Top of GIVEN DATA

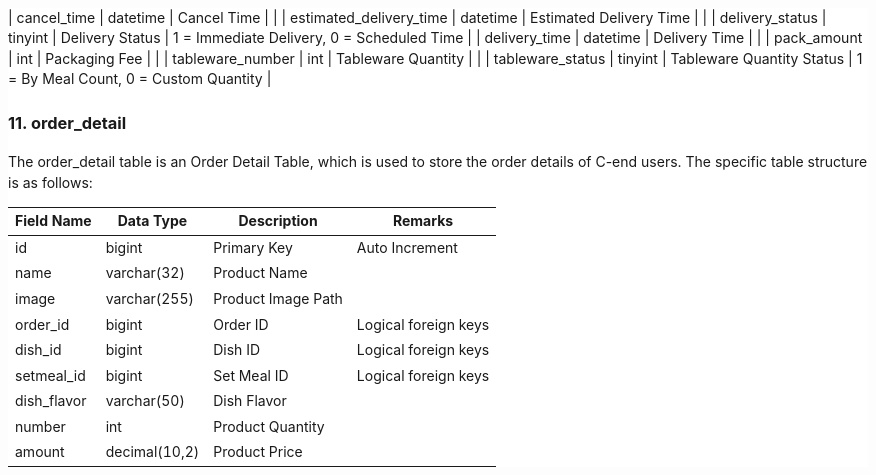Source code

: | cancel_time             | datetime       | Cancel Time                 |                                             |
| estimated_delivery_time | datetime       | Estimated Delivery Time     |                                             |
| delivery_status         | tinyint        | Delivery Status             | 1 = Immediate Delivery, 0 = Scheduled Time  |
| delivery_time           | datetime       | Delivery Time               |                                             |
| pack_amount             | int            | Packaging Fee               |                                             |
| tableware_number        | int            | Tableware Quantity          |                                             |
| tableware_status        | tinyint        | Tableware Quantity Status   | 1 = By Meal Count, 0 = Custom Quantity      |

### 11. order_detail

The order_detail table is an Order Detail Table, which is used to store the order details of C-end users. The specific table structure is as follows:

| Field Name      | Data Type      | Description         | Remarks     |
| ----------- | ------------- | ------------ | -------- |
| id          | bigint        | Primary Key         | Auto Increment     |
| name        | varchar(32)   | Product Name     |          |
| image       | varchar(255)  | Product Image Path |          |
| order_id    | bigint        | Order ID       | Logical foreign keys |
| dish_id     | bigint        | Dish ID       | Logical foreign keys |
| setmeal_id  | bigint        | Set Meal ID       | Logical foreign keys |
| dish_flavor | varchar(50)   | Dish Flavor     |          |
| number      | int           | Product Quantity     |          |
| amount      | decimal(10,2) | Product Price     |          |

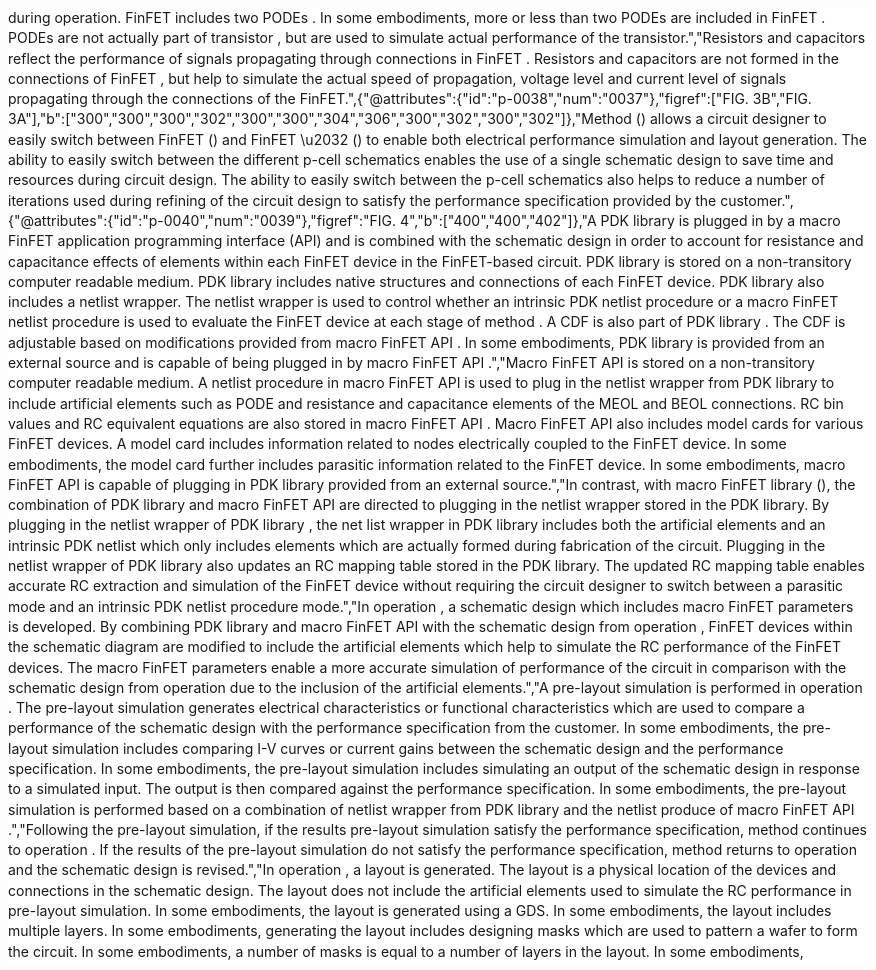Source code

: during operation. FinFET  includes two PODEs . In some embodiments, more or less than two PODEs  are included in FinFET . PODEs  are not actually part of transistor , but are used to simulate actual performance of the transistor.","Resistors and capacitors  reflect the performance of signals propagating through connections in FinFET . Resistors and capacitors  are not formed in the connections of FinFET , but help to simulate the actual speed of propagation, voltage level and current level of signals propagating through the connections of the FinFET.",{"@attributes":{"id":"p-0038","num":"0037"},"figref":["FIG. 3B","FIG. 3A"],"b":["300","300","300","302","300","300","304","306","300","302","300","302"]},"Method  () allows a circuit designer to easily switch between FinFET  () and FinFET \u2032 () to enable both electrical performance simulation and layout generation. The ability to easily switch between the different p-cell schematics enables the use of a single schematic design to save time and resources during circuit design. The ability to easily switch between the p-cell schematics also helps to reduce a number of iterations used during refining of the circuit design to satisfy the performance specification provided by the customer.",{"@attributes":{"id":"p-0040","num":"0039"},"figref":"FIG. 4","b":["400","400","402"]},"A PDK library  is plugged in by a macro FinFET application programming interface (API)  and is combined with the schematic design in order to account for resistance and capacitance effects of elements within each FinFET device in the FinFET-based circuit. PDK library  is stored on a non-transitory computer readable medium. PDK library  includes native structures and connections of each FinFET device. PDK library  also includes a netlist wrapper. The netlist wrapper is used to control whether an intrinsic PDK netlist procedure or a macro FinFET netlist procedure is used to evaluate the FinFET device at each stage of method . A CDF is also part of PDK library . The CDF is adjustable based on modifications provided from macro FinFET API . In some embodiments, PDK library  is provided from an external source and is capable of being plugged in by macro FinFET API .","Macro FinFET API  is stored on a non-transitory computer readable medium. A netlist procedure in macro FinFET API  is used to plug in the netlist wrapper from PDK library  to include artificial elements such as PODE and resistance and capacitance elements of the MEOL and BEOL connections. RC bin values and RC equivalent equations are also stored in macro FinFET API . Macro FinFET API  also includes model cards for various FinFET devices. A model card includes information related to nodes electrically coupled to the FinFET device. In some embodiments, the model card further includes parasitic information related to the FinFET device. In some embodiments, macro FinFET API  is capable of plugging in PDK library  provided from an external source.","In contrast, with macro FinFET library  (), the combination of PDK library  and macro FinFET API  are directed to plugging in the netlist wrapper stored in the PDK library. By plugging in the netlist wrapper of PDK library , the net list wrapper in PDK library  includes both the artificial elements and an intrinsic PDK netlist which only includes elements which are actually formed during fabrication of the circuit. Plugging in the netlist wrapper of PDK library  also updates an RC mapping table stored in the PDK library. The updated RC mapping table enables accurate RC extraction and simulation of the FinFET device without requiring the circuit designer to switch between a parasitic mode and an intrinsic PDK netlist procedure mode.","In operation , a schematic design which includes macro FinFET parameters is developed. By combining PDK library  and macro FinFET API  with the schematic design from operation , FinFET devices within the schematic diagram are modified to include the artificial elements which help to simulate the RC performance of the FinFET devices. The macro FinFET parameters enable a more accurate simulation of performance of the circuit in comparison with the schematic design from operation  due to the inclusion of the artificial elements.","A pre-layout simulation is performed in operation . The pre-layout simulation generates electrical characteristics or functional characteristics which are used to compare a performance of the schematic design with the performance specification from the customer. In some embodiments, the pre-layout simulation includes comparing I-V curves or current gains between the schematic design and the performance specification. In some embodiments, the pre-layout simulation includes simulating an output of the schematic design in response to a simulated input. The output is then compared against the performance specification. In some embodiments, the pre-layout simulation is performed based on a combination of netlist wrapper from PDK library  and the netlist produce of macro FinFET API .","Following the pre-layout simulation, if the results pre-layout simulation satisfy the performance specification, method  continues to operation . If the results of the pre-layout simulation do not satisfy the performance specification, method  returns to operation  and the schematic design is revised.","In operation , a layout is generated. The layout is a physical location of the devices and connections in the schematic design. The layout does not include the artificial elements used to simulate the RC performance in pre-layout simulation. In some embodiments, the layout is generated using a GDS. In some embodiments, the layout includes multiple layers. In some embodiments, generating the layout includes designing masks which are used to pattern a wafer to form the circuit. In some embodiments, a number of masks is equal to a number of layers in the layout. In some embodiments,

Bottom of GIVEN DATA

WHAT TO WORK ON
Your task is to gather all lines from the entries above that hold the word "Status".

EXERCISE ANSWER
| delivery_status         | tinyint        | Delivery Status             | 1 = Immediate Delivery, 0 = Scheduled Time  |
| tableware_status        | tinyint        | Tableware Quantity Status   | 1 = By Meal Count, 0 = Custom Quantity      |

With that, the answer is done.